Between a large multibillion dollar institution and a small borrower who has more information about the market? Who as a multi-national enterprise knew how these loans were being packaged, stripped and sold to unsuspecting investors around the globe? Who had a better idea that if this all came crashing down… it would be the small guy who would take the fall?

Bankers have a unique responsibility to their borrower… because  they are in a superior position  in terms of such enterprise knowledge, They may well have a legal duty as a fiduciary  (look it up–lol)  not to put their client knowingly or negligently tied down and blind folded in front of an oncoming freight train.

So… do I feel bad keeping my clients in their homes while I defend them against their morally deficient banks who are trying to kick them out of their homes?  You answer that!

A Day in Court Defending A Foreclosure

Thursday, January 22nd, 2009

OK… so I go to court on Tuesday morning for what is called motion calendar. That is where you get maybe unto 5 minutes of face time with the Judge. We were there to move to dismiss a foreclosure for numerous procedural or due process grounds: including the fact that the note was lost and then assigned without recorded proof in the public records of an assignment of mortgage as well as other more technical grounds.

The other attorney had about 15 files stacked so high they partially obscured his face. He was a “Rent-A-Counsel” since the foreclosure was prepared on the other coast of Florida by a Foreclosure Mill. After hearing our argument, the judge read the motion and then decided to defer a ruling by putting the matter on a “special set calendar” in several weeks. The other counsel was silent since he was not knowledgeable about our case nor had he read our motion.

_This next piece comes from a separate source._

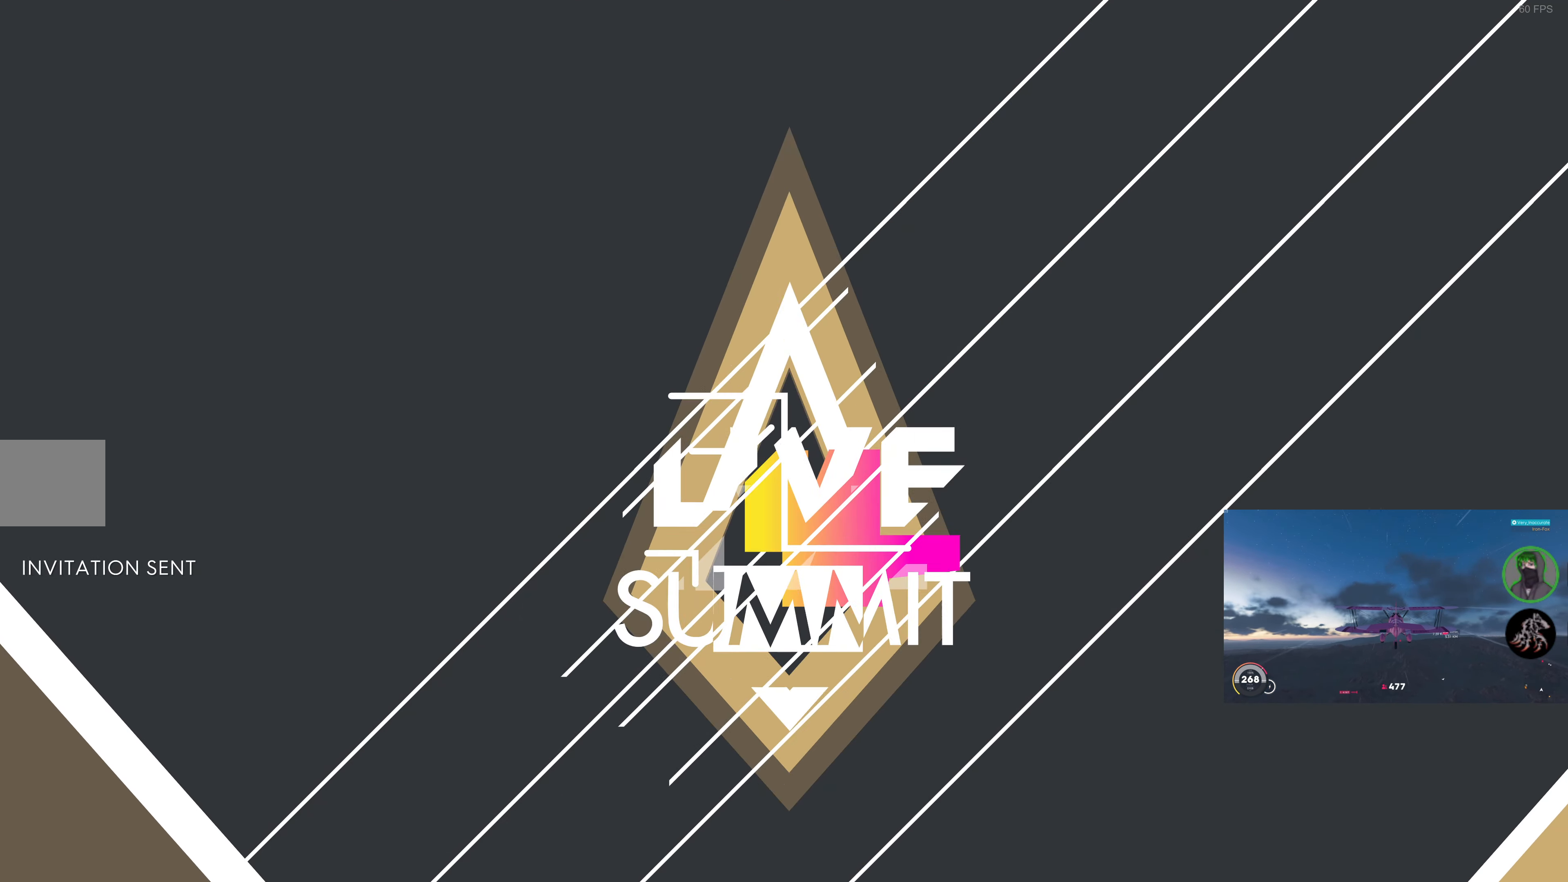
{"buttons": [], "left_stick": "center", "right_stick": "center", "events": []}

Interestingly, I suggested to the judge that it was likely that the other 14 files had similar problems and that some judges in other parts of the country have begun to look at actual paperwork being thrown together by the banks as part of their “foreclosure filings.” I asked the judge what he thought of that… and he commented in a tone that was partially sarcastic that it was not his role to look at each file if a party chooses to be unrepresented… but that “I should or could represent all these people!” I inquired why some judges elsewhere were taking it upon themselves to look at each file while in Florida the judges were not doing that. Now… getting annoyed he asked why he was even having this philosophical discussion with me and quickly whisked me out of his courtroom.

The good news though is that my client now gets to continue living in his home for another few months!